Task objective: Reproduced exactly, the lines from the start of the material through the line containing "Stordeur, S., Vandenberghe, C." should be the whole answer, with pictures excluded.

Data shown:
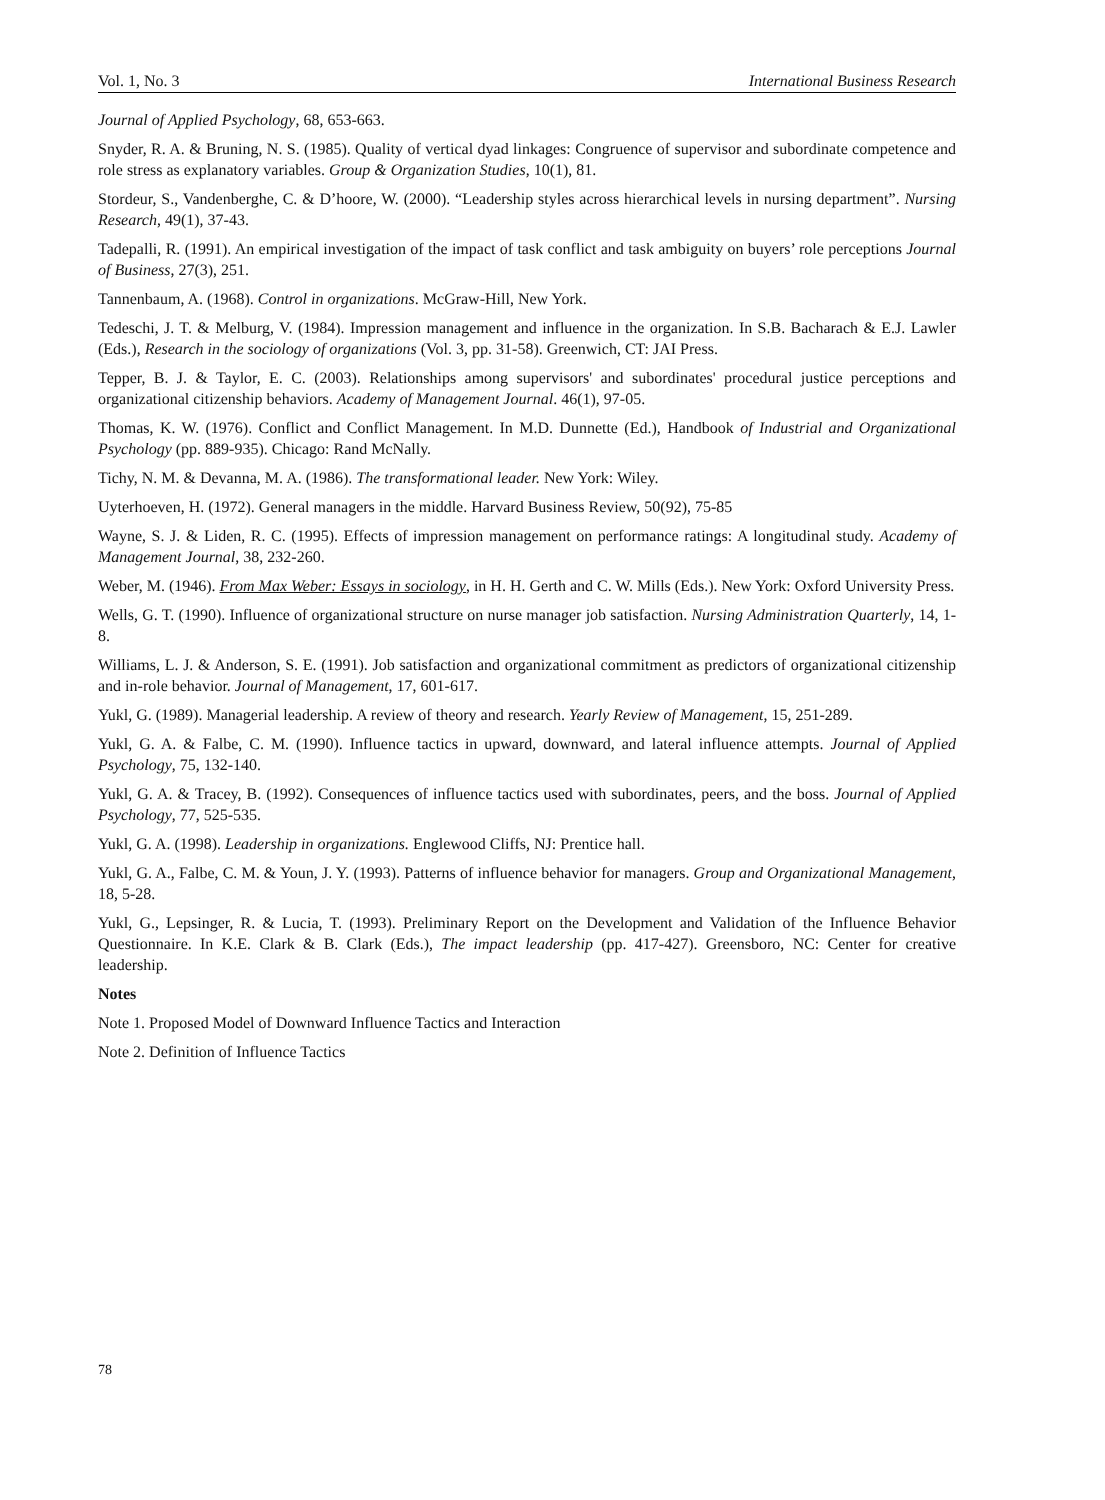Vol. 1, No. 3 International Business Research
Journal of Applied Psychology, 68, 653-663.
Snyder, R. A. & Bruning, N. S. (1985). Quality of vertical dyad linkages: Congruence of supervisor and subordinate competence and role stress as explanatory variables. Group & Organization Studies, 10(1), 81.
Stordeur, S., Vandenberghe, C. & D’hoore, W. (2000). “Leadership styles across hierarchical levels in nursing department”. Nursing Research, 49(1), 37-43.
Tadepalli, R. (1991). An empirical investigation of the impact of task conflict and task ambiguity on buyers’ role perceptions Journal of Business, 27(3), 251.
Tannenbaum, A. (1968). Control in organizations. McGraw-Hill, New York.
Tedeschi, J. T. & Melburg, V. (1984). Impression management and influence in the organization. In S.B. Bacharach & E.J. Lawler (Eds.), Research in the sociology of organizations (Vol. 3, pp. 31-58). Greenwich, CT: JAI Press.
Tepper, B. J. & Taylor, E. C. (2003). Relationships among supervisors' and subordinates' procedural justice perceptions and organizational citizenship behaviors. Academy of Management Journal. 46(1), 97-05.
Thomas, K. W. (1976). Conflict and Conflict Management. In M.D. Dunnette (Ed.), Handbook of Industrial and Organizational Psychology (pp. 889-935). Chicago: Rand McNally.
Tichy, N. M. & Devanna, M. A. (1986). The transformational leader. New York: Wiley.
Uyterhoeven, H. (1972). General managers in the middle. Harvard Business Review, 50(92), 75-85
Wayne, S. J. & Liden, R. C. (1995). Effects of impression management on performance ratings: A longitudinal study. Academy of Management Journal, 38, 232-260.
Weber, M. (1946). From Max Weber: Essays in sociology, in H. H. Gerth and C. W. Mills (Eds.). New York: Oxford University Press.
Wells, G. T. (1990). Influence of organizational structure on nurse manager job satisfaction. Nursing Administration Quarterly, 14, 1-8.
Williams, L. J. & Anderson, S. E. (1991). Job satisfaction and organizational commitment as predictors of organizational citizenship and in-role behavior. Journal of Management, 17, 601-617.
Yukl, G. (1989). Managerial leadership. A review of theory and research. Yearly Review of Management, 15, 251-289.
Yukl, G. A. & Falbe, C. M. (1990). Influence tactics in upward, downward, and lateral influence attempts. Journal of Applied Psychology, 75, 132-140.
Yukl, G. A. & Tracey, B. (1992). Consequences of influence tactics used with subordinates, peers, and the boss. Journal of Applied Psychology, 77, 525-535.
Yukl, G. A. (1998). Leadership in organizations. Englewood Cliffs, NJ: Prentice hall.
Yukl, G. A., Falbe, C. M. & Youn, J. Y. (1993). Patterns of influence behavior for managers. Group and Organizational Management, 18, 5-28.
Yukl, G., Lepsinger, R. & Lucia, T. (1993). Preliminary Report on the Development and Validation of the Influence Behavior Questionnaire. In K.E. Clark & B. Clark (Eds.), The impact leadership (pp. 417-427). Greensboro, NC: Center for creative leadership.
Notes
Note 1. Proposed Model of Downward Influence Tactics and Interaction
Note 2. Definition of Influence Tactics
78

Solved exercise:
Vol. 1, No. 3 International Business Research
Journal of Applied Psychology, 68, 653-663.
Snyder, R. A. & Bruning, N. S. (1985). Quality of vertical dyad linkages: Congruence of supervisor and subordinate competence and role stress as explanatory variables. Group & Organization Studies, 10(1), 81.
Stordeur, S., Vandenberghe, C. & D’hoore, W. (2000). “Leadership styles across hierarchical levels in nursing department”. Nursing Research, 49(1), 37-43.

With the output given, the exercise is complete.